* [GIVEN PROBLEM 1]:
Reproduce the passage of the maximum likelihood example sheet from "fit_mrrw. We have" up to and including "return (μ, λ, σ)".
* [GIVEN PROBLEM 2]:
Carry on writing the maximum likelihood example sheet from the point where it stops.

The example sheet asks you to implement the skeleton functions given below.
To test your answers on Moodle,
please upload either a Jupyter notebook called ex4.ipynb
or a plain Python file called ex4.py
.
fit_mrrw. We have a dataset $x_0,x_1,\dots,x_n$, which we wish to model as $$ X_i = \mu + \lambda(X_{i-1}-\mu) + N(0,\sigma^2). $$ Find maximum likelihood estimates for the three parameters.
def fit_mrrw(x):
# Input: x a numpy vector
# TODO: find maximum likelihood estimates
return (μ, λ, σ)

* [PROVIDED DATA]:
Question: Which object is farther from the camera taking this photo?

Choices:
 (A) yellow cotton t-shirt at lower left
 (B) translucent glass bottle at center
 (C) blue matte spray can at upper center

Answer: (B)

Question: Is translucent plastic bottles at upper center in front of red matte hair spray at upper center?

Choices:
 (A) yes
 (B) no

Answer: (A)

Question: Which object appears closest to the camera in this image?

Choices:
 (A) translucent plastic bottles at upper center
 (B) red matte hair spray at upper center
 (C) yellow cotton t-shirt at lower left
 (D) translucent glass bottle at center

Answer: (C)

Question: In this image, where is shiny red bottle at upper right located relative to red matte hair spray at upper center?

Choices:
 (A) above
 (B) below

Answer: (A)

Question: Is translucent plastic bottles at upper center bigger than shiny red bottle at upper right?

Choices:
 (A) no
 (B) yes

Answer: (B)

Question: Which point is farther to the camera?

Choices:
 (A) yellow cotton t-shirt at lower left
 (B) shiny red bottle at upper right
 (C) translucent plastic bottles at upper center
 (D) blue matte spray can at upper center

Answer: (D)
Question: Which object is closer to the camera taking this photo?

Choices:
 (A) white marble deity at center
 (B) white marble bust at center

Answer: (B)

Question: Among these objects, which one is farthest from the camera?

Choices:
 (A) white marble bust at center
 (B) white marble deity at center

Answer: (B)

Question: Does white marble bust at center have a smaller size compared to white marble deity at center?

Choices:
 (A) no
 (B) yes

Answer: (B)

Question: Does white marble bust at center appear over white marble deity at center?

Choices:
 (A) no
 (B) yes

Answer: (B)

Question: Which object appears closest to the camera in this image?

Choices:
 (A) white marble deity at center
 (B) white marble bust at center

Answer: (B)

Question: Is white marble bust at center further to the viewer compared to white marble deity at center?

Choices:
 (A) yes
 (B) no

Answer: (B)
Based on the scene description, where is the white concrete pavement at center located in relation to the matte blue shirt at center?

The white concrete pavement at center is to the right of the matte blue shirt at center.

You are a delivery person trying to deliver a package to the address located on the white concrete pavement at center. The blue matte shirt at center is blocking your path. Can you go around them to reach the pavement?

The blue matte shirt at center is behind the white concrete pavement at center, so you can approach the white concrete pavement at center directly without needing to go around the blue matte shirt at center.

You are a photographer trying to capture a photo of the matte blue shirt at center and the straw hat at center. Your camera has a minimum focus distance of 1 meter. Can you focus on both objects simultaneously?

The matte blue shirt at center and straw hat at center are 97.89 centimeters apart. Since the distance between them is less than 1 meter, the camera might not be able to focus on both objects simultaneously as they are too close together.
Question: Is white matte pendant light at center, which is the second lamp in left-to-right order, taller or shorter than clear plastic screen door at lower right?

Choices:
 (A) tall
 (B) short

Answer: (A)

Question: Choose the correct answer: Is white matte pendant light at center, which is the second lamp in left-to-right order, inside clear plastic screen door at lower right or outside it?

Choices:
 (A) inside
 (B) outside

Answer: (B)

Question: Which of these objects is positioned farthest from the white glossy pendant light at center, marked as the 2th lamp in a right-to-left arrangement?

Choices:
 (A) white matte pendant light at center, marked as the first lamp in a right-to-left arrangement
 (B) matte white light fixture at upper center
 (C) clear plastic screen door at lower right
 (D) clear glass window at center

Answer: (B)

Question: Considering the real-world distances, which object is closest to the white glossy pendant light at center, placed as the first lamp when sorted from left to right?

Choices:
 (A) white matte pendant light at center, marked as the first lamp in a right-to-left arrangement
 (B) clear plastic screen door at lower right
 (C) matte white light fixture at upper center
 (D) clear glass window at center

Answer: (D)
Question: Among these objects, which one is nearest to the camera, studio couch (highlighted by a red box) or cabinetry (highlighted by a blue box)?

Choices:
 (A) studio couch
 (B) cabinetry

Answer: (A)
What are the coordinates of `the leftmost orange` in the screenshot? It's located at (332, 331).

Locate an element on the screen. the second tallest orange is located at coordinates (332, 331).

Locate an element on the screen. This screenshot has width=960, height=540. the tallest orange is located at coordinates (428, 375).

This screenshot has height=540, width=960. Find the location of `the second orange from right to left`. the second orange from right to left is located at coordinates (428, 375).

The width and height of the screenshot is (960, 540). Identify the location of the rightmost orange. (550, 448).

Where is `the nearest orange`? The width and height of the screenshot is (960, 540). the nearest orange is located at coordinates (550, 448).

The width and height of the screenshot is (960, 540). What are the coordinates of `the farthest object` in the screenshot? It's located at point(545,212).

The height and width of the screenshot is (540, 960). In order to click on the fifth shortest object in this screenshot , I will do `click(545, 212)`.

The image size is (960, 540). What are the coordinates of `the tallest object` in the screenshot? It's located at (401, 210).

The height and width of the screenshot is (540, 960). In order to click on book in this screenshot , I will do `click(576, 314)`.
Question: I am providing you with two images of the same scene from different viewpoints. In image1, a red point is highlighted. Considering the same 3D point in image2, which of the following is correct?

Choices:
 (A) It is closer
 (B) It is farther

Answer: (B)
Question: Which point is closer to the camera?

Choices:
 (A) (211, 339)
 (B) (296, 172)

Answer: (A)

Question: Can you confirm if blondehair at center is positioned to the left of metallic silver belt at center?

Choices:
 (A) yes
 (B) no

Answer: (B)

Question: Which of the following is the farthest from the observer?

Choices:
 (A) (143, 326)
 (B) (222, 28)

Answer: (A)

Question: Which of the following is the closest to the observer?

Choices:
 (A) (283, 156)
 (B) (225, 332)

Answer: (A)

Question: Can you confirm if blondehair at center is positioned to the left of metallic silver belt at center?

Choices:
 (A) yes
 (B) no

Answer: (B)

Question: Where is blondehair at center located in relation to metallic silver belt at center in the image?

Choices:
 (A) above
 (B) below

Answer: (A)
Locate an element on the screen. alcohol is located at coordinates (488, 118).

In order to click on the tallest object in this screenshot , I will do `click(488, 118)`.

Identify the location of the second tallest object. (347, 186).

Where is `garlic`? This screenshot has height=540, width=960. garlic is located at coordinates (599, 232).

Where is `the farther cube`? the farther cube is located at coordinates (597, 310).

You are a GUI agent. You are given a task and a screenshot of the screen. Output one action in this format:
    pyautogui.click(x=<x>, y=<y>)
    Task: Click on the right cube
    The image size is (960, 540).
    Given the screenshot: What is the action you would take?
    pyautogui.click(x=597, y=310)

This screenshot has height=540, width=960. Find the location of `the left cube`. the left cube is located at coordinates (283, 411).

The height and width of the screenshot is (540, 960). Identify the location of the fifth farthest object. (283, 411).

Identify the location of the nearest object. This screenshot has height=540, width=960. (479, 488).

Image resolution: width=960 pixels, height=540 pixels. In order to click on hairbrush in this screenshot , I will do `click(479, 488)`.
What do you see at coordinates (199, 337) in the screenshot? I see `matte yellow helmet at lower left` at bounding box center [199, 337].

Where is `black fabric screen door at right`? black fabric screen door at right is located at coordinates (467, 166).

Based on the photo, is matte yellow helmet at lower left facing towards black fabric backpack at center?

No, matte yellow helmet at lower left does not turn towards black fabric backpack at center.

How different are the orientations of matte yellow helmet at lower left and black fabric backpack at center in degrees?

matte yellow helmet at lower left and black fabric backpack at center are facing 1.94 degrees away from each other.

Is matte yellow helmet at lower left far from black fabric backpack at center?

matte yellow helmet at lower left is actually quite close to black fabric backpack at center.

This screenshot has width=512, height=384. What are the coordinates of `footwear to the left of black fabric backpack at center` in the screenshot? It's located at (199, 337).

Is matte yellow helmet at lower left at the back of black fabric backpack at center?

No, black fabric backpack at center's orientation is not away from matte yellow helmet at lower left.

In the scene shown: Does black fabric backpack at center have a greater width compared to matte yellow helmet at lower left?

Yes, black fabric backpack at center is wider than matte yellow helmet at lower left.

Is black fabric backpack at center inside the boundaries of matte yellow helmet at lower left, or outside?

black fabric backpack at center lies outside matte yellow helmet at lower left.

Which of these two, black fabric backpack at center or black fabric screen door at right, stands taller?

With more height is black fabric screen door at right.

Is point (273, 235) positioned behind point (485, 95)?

* [TASK RESPONSE 1]:
fit_mrrw. We have a dataset $x_0,x_1,\dots,x_n$, which we wish to model as $$ X_i = \mu + \lambda(X_{i-1}-\mu) + N(0,\sigma^2). $$ Find maximum likelihood estimates for the three parameters.
def fit_mrrw(x):
# Input: x a numpy vector
# TODO: find maximum likelihood estimates
return (μ, λ, σ)

* [TASK RESPONSE 2]:
fit_climate0, fit_climate1, test_climate0. Consider a dataset of average November temperatures in Cambridge, $(t_i,\text{temp}_i)$, giving the year and the temperature. The records are in increasing order of year and there are no gaps. Here are two possible models: \begin{align*} &\text{Model }H_0:\qquad \text{Temp}_i = \alpha+\gamma(t_i-2000)+N(0,\sigma^2)\\ &\text{Model }H_1:\qquad \text{Temp}_i = \alpha+\gamma(t_i-2000)+\lambda\text{Temp}_{i-1}+N(0,\sigma^2) \end{align*} Fit the two models, and perform a hypothesis test of whether $H_0$ is adequate.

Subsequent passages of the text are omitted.